Pose landmark coordinates:

——

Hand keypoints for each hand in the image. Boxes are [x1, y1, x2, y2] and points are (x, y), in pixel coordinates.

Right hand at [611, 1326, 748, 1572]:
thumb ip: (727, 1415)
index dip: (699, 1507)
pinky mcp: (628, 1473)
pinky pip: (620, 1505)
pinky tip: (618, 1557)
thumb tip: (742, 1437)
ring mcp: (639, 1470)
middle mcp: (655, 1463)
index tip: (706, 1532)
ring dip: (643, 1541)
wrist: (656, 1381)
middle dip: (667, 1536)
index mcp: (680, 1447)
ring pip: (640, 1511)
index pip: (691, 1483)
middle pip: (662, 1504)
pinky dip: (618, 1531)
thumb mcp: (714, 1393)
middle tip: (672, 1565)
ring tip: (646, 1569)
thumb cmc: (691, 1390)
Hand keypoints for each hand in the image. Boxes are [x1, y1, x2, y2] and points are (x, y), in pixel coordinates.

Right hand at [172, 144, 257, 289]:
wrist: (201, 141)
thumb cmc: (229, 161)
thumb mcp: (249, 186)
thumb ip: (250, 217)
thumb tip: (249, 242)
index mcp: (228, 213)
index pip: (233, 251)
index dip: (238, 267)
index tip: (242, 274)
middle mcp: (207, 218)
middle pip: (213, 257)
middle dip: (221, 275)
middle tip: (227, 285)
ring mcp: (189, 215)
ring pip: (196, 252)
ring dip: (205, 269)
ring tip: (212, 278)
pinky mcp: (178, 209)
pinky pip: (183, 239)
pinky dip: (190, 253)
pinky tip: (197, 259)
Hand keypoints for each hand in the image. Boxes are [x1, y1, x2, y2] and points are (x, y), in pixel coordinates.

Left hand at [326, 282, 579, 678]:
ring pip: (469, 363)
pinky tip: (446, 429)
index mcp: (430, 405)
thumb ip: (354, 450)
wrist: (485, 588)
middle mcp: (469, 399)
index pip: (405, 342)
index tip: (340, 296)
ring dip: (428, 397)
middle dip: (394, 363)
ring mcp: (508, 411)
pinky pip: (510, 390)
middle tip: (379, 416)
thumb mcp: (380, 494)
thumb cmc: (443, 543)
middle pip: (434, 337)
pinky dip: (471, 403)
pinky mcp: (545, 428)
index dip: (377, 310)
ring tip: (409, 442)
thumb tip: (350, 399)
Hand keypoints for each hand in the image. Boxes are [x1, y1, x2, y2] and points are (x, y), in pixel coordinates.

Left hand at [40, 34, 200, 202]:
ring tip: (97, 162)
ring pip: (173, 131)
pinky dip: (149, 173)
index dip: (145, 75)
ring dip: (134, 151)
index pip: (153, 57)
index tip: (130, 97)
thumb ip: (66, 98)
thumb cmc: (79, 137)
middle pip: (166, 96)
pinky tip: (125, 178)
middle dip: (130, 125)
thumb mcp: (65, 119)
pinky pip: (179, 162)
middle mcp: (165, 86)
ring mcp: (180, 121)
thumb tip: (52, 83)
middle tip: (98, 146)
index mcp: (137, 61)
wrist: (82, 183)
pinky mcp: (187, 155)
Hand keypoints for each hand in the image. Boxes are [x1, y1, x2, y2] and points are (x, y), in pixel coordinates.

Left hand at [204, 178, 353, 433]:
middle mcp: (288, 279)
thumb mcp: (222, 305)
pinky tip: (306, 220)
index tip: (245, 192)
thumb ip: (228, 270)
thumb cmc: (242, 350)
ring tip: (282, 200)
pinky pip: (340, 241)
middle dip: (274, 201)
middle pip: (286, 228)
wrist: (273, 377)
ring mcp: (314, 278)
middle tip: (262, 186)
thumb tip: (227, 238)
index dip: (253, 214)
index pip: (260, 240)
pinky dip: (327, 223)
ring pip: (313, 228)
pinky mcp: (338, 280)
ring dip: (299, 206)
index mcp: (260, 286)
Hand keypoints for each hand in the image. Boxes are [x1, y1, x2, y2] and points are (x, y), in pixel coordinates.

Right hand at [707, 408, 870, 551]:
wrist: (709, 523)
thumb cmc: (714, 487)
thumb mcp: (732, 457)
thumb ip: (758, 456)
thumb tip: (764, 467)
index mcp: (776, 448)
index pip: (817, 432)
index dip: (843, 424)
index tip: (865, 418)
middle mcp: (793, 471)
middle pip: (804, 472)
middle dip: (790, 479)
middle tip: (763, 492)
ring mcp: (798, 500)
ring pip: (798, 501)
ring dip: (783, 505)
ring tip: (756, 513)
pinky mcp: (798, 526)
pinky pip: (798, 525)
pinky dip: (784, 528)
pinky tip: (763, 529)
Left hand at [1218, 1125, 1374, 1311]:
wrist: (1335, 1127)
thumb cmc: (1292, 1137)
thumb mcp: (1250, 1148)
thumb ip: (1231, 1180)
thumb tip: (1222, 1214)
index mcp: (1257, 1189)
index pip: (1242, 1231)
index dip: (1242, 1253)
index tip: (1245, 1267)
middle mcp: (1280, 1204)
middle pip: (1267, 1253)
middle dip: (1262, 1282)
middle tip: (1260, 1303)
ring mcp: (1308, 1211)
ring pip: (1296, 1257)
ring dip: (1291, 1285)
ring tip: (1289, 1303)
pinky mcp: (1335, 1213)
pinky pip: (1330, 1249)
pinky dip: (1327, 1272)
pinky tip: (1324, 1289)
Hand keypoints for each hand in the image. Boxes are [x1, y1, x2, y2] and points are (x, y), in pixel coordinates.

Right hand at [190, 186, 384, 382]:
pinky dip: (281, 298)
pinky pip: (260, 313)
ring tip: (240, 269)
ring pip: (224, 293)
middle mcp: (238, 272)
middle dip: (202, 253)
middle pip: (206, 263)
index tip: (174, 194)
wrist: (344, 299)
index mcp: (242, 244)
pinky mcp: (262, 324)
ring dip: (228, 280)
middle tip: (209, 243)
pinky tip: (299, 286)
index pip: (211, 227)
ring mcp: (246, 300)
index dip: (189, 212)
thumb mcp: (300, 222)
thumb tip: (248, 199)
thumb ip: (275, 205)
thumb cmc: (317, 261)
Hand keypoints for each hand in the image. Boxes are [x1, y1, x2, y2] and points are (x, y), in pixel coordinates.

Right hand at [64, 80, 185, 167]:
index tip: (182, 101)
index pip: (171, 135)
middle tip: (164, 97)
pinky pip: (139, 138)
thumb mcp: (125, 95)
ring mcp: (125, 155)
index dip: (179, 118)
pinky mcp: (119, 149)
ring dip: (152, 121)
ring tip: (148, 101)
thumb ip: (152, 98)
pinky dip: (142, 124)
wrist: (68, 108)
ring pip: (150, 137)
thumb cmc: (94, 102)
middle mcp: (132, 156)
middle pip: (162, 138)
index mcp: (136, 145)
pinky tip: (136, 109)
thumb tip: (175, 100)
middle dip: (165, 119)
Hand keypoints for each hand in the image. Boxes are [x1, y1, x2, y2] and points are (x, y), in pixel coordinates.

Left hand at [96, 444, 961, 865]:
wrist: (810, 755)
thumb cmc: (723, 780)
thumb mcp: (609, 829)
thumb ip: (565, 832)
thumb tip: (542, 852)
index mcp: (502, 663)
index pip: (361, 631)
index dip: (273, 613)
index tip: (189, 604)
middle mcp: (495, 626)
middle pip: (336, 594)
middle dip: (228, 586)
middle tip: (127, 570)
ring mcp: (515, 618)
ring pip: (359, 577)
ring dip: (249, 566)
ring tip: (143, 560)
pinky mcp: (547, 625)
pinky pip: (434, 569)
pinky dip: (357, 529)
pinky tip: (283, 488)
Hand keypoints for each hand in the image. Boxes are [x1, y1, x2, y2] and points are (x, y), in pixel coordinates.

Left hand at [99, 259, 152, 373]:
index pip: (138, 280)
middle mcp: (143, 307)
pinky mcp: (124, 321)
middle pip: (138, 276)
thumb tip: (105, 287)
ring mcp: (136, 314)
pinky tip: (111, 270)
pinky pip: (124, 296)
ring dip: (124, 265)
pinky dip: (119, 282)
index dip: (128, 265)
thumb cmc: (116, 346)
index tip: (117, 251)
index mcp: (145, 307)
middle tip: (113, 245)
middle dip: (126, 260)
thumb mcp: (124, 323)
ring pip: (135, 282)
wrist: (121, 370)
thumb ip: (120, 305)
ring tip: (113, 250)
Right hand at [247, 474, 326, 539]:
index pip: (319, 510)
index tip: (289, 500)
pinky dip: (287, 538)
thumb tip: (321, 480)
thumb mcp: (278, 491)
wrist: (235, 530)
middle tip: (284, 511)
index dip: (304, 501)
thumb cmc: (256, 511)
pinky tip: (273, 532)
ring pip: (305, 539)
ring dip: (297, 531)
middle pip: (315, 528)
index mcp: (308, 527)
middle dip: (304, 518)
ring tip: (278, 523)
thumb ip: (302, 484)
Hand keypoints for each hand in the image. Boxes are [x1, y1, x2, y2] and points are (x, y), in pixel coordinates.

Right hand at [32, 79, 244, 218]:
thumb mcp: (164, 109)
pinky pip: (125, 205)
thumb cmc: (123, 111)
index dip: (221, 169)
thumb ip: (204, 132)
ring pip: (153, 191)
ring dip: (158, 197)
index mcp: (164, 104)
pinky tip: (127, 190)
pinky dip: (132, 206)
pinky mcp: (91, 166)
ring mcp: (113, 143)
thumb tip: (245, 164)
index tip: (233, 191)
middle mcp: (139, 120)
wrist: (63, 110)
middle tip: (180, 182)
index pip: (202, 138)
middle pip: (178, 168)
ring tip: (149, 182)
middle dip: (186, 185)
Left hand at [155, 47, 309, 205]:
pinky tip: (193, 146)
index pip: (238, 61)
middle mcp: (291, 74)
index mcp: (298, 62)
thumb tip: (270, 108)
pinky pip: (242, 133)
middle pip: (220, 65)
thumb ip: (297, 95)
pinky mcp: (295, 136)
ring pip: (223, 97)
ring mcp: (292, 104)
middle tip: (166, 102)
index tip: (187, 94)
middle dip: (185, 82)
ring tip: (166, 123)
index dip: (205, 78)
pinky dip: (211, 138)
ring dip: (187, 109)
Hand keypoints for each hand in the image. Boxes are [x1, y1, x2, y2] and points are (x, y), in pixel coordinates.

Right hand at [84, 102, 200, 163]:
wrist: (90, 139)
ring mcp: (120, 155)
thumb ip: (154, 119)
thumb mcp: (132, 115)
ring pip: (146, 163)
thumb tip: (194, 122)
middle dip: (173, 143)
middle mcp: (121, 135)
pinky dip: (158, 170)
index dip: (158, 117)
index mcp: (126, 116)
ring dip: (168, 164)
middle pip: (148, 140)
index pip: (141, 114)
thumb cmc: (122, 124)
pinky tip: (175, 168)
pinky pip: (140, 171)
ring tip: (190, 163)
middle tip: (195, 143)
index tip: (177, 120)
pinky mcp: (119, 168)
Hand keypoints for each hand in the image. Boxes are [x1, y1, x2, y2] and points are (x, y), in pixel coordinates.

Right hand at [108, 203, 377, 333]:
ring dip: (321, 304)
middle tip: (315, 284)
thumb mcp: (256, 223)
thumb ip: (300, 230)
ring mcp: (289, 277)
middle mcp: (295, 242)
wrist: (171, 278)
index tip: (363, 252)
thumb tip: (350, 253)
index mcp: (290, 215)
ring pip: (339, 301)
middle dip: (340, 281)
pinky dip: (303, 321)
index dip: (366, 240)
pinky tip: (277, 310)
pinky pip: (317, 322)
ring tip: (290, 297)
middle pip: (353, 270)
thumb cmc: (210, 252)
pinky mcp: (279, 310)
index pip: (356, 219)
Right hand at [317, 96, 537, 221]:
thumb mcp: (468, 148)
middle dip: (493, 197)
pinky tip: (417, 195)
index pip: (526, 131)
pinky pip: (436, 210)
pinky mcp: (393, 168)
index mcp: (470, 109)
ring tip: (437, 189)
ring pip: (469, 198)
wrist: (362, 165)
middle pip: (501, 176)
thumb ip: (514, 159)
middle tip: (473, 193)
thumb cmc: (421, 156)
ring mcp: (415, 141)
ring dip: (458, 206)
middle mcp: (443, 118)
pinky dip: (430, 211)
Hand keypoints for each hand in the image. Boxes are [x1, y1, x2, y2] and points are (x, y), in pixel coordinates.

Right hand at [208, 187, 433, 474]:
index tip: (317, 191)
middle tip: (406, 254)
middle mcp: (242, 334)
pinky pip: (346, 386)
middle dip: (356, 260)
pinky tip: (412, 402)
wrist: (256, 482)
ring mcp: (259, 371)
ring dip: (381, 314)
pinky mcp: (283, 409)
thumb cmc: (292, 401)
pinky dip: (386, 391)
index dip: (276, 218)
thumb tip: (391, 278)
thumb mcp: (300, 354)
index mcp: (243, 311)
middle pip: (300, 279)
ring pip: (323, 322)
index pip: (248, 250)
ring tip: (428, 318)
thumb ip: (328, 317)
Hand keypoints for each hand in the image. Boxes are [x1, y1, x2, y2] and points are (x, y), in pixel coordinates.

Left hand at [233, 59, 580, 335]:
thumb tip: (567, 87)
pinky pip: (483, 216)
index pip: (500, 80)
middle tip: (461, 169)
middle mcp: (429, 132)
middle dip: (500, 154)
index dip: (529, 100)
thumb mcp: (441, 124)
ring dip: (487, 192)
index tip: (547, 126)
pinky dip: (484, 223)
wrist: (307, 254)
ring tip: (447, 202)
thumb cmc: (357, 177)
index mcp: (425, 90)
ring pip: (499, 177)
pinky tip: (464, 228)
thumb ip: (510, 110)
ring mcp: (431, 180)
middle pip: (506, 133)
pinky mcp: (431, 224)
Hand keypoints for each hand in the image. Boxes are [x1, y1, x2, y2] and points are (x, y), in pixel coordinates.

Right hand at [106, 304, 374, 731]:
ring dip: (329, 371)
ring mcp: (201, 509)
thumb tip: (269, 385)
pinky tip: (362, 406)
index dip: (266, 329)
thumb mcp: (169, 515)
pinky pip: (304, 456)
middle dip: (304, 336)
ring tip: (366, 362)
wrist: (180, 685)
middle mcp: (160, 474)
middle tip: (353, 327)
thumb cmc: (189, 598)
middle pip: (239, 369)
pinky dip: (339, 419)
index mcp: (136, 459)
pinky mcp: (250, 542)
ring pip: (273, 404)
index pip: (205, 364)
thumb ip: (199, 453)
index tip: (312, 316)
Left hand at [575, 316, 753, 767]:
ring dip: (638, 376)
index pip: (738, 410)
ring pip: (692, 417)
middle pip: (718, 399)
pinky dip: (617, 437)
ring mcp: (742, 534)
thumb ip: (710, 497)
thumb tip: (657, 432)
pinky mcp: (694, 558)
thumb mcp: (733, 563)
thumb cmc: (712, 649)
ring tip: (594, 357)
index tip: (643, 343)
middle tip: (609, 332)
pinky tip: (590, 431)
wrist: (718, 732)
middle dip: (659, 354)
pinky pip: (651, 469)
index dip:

——

Assignment
Beginning at the top of the entries above, output each line exactly, and end with the line in which "thumb tip: (350, 399)" appears.

Response to the exercise
Hand keypoints for each hand in the image. Boxes are [x1, y1, x2, y2] and points are (x, y), in pixel coordinates.

Right hand at [611, 1326, 748, 1572]:
thumb ip: (727, 1415)
index dip: (699, 1507)
pinky mcp: (628, 1473)
pinky pip: (620, 1505)
pinky tip: (618, 1557)
thumb tip: (742, 1437)
ring mcp: (639, 1470)
middle mcp: (655, 1463)
index tip: (706, 1532)
ring dip: (643, 1541)
wrist: (656, 1381)
middle dip: (667, 1536)
index mcp: (680, 1447)
ring pip: (640, 1511)
index pip: (691, 1483)
middle pip: (662, 1504)
pinky dip: (618, 1531)
thumb mcp: (714, 1393)
middle tip: (672, 1565)
ring tip: (646, 1569)
thumb cmc: (691, 1390)
Hand keypoints for each hand in the image. Boxes are [x1, y1, x2, y2] and points are (x, y), in pixel coordinates.

Right hand at [172, 144, 257, 289]:
wrist: (201, 141)
thumb cmc: (229, 161)
thumb mcp: (249, 186)
thumb ip: (250, 217)
thumb tip: (249, 242)
index mcp: (228, 213)
index pip: (233, 251)
index dip: (238, 267)
index tip: (242, 274)
middle mcp: (207, 218)
middle pip: (213, 257)
middle dip: (221, 275)
middle tip: (227, 285)
ring mcp: (189, 215)
ring pip: (196, 252)
ring dip: (205, 269)
ring tip: (212, 278)
pinky mcp: (178, 209)
pinky pip: (183, 239)
pinky dip: (190, 253)
pinky tip: (197, 259)
Hand keypoints for each hand in the image. Boxes are [x1, y1, x2, y2] and points are (x, y), in pixel coordinates.

Left hand at [326, 282, 579, 678]:
ring pip: (469, 363)
pinky tip: (446, 429)
index mcp: (430, 405)
thumb ip: (354, 450)
wrist: (485, 588)
middle mcp: (469, 399)
index pip: (405, 342)
index tip: (340, 296)
ring dip: (428, 397)
middle dip: (394, 363)
ring mcp: (508, 411)
pinky pip: (510, 390)
middle tip: (379, 416)
thumb mcp: (380, 494)
thumb cmc: (443, 543)
middle pip: (434, 337)
pinky dip: (471, 403)
pinky mcp: (545, 428)
index dip: (377, 310)
ring tip: (409, 442)
thumb tip: (350, 399)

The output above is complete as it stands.